- Goal of the exercise:
Of the lines listed below, return exactly those that run from the line containing "- Preview the" through the line containing "click(72, 449)", both included.

- Data for the task:
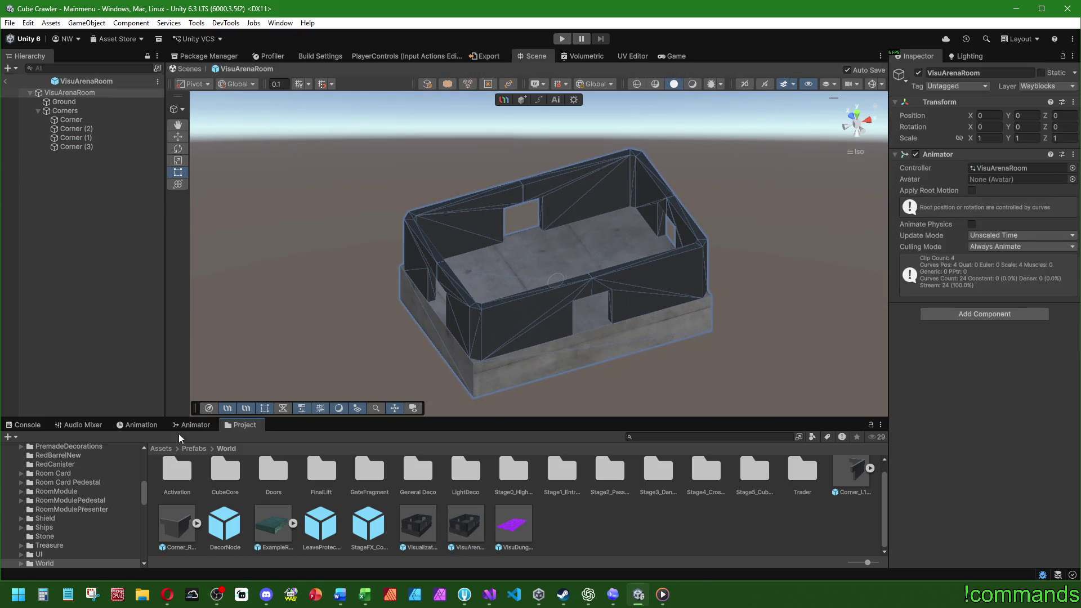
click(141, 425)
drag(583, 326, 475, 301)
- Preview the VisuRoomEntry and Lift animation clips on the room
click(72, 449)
==
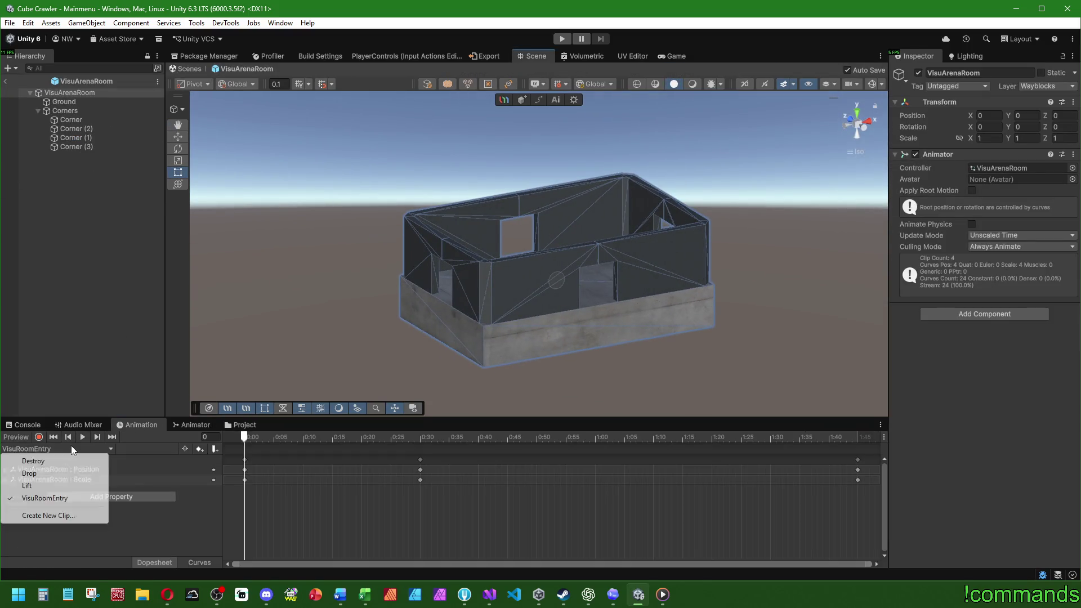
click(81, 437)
---
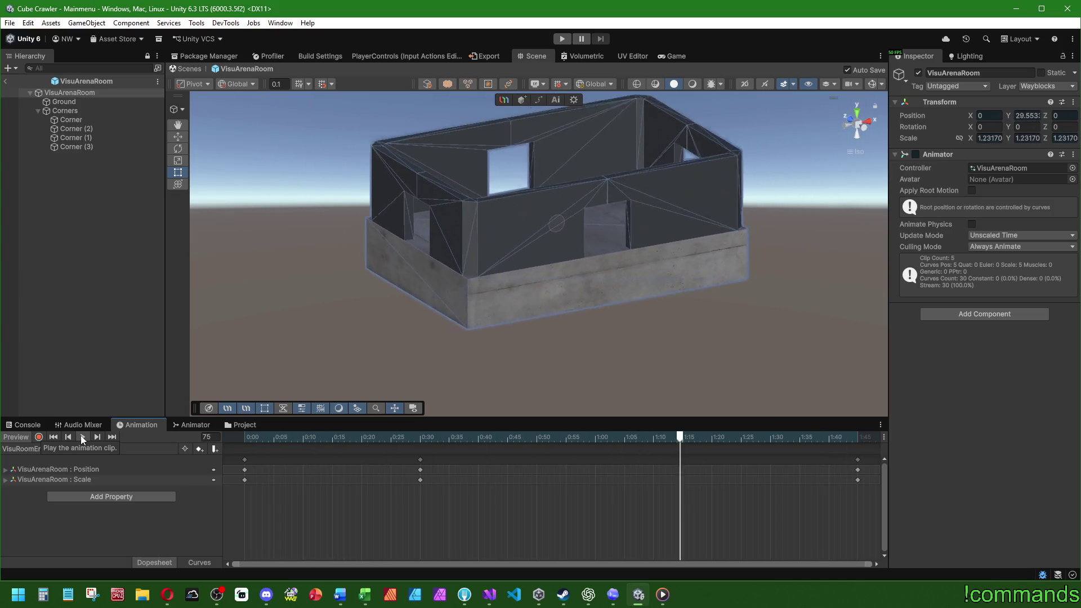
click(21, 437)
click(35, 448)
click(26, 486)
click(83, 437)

- Solution below:
- Preview the VisuRoomEntry and Lift animation clips on the room
click(72, 449)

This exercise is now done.